Facebook has agreed to require developers to post links to privacy policies if their apps collect personal data from users, California Attorney General Kamala Harris announced today.

The social networking service signed on to a deal that Harris forged in February with six other companies: Google, Apple, Research in Motion, Microsoft, Hewlett-Packard and Amazon. That agreement also requires the companies to offer users an easy way to report developers who violate their privacy policies.

Harris takes the position that mobile app developers are required to follow California's Online Privacy Protection Act, a 2004 law requiring online companies to post privacy policies if they collect "personally identifiable information" from state residents. Personally identifiable data includes names, phone numbers, email addresses, or other data that can be used to contact or locate people.

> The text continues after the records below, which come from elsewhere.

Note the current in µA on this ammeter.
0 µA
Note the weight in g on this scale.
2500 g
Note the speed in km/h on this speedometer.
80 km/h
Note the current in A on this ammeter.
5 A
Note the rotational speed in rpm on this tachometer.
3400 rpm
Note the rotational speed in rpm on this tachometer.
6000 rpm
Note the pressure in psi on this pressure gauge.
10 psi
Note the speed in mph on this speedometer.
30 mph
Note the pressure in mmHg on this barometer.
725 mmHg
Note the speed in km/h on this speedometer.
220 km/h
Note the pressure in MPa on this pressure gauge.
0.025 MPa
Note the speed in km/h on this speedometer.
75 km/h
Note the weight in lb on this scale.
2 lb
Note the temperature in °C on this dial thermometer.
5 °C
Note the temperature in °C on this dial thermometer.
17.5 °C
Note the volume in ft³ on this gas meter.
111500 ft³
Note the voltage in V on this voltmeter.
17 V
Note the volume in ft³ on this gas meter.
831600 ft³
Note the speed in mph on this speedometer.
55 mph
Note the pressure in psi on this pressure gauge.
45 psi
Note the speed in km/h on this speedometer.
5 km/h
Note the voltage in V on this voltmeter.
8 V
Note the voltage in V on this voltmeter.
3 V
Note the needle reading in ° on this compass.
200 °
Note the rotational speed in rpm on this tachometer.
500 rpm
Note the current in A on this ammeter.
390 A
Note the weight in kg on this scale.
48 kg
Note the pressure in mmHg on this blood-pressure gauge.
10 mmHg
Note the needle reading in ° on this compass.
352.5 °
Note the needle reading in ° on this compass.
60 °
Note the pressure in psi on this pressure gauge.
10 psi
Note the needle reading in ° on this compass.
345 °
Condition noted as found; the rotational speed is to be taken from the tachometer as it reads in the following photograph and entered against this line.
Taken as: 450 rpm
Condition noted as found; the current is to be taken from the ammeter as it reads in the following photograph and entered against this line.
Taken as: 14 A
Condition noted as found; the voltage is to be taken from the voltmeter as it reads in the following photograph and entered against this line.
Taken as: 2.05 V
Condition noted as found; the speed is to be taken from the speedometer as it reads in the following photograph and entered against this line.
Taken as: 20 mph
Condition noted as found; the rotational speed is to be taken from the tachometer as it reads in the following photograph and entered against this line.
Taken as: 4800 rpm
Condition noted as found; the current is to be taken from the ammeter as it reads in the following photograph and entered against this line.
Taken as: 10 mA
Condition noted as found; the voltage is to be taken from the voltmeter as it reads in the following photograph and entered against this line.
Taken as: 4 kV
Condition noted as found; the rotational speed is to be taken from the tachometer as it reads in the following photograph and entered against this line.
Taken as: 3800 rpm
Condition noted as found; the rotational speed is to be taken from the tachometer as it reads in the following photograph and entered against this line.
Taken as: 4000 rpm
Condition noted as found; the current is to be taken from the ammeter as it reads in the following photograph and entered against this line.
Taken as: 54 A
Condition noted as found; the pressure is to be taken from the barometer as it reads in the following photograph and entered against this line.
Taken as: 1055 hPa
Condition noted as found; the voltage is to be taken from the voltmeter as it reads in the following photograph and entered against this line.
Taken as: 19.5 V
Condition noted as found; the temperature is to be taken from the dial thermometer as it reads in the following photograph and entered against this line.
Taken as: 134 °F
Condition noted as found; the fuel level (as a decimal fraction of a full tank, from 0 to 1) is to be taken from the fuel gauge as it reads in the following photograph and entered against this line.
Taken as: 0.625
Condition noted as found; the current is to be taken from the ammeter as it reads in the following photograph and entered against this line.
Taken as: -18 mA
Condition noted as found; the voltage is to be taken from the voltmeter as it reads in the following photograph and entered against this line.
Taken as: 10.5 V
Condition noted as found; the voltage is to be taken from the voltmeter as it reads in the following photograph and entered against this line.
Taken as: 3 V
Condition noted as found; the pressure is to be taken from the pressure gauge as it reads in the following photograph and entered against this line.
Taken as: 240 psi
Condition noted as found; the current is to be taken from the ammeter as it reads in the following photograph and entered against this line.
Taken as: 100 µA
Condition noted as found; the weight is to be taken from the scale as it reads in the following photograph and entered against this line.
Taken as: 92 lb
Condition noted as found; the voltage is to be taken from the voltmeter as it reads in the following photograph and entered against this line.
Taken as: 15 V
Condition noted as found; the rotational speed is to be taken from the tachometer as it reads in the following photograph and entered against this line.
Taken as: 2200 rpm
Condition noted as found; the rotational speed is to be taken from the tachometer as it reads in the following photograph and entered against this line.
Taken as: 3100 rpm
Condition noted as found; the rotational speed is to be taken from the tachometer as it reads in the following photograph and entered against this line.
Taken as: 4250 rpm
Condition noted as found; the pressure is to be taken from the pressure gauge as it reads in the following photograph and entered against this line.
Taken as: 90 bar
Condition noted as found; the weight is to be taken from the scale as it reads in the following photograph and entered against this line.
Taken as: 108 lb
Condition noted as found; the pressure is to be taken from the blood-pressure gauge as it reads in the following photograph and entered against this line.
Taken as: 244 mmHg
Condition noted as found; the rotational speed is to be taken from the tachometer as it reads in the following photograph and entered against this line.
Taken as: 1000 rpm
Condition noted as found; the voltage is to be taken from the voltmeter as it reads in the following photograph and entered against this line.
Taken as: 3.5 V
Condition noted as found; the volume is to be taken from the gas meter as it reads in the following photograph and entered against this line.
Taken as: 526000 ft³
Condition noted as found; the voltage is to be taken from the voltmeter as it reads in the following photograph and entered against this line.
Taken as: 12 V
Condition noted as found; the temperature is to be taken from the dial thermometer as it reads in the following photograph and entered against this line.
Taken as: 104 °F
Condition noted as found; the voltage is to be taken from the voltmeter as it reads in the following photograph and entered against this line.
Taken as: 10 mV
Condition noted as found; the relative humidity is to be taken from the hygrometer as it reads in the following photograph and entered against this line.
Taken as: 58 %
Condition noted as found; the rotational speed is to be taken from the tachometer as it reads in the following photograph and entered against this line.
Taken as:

The news comes at a time of increasing interest in mobile privacy. Last week, the Department of Commerce said it intends to convene a broad array of companies and advocates next month to discuss privacy guidelines for mobile apps.



Of course, even if app developers offer privacy policies, that doesn't mean people will read them. For one thing, privacy policies are often lengthy and hard to decipher. For another, many people aren't going to interrupt an installation process to scroll through a legal document.

Still, a formal policy can provide some protection to consumers. That's because companies who renege on promises in privacy policies can be charged by the Federal Trade Commission with engaging in deceptive practices.

The FTC appears increasingly interested in pursuing such cases. Consider, last year the agency brought an enforcement action against Google for allegedly violating its privacy policy with the launch of Buzz -- which created social networks from people's email contacts. And earlier this year, the FTC settled a case with MySpace for allegedly violating its privacy policy by leaking users' names to advertisers.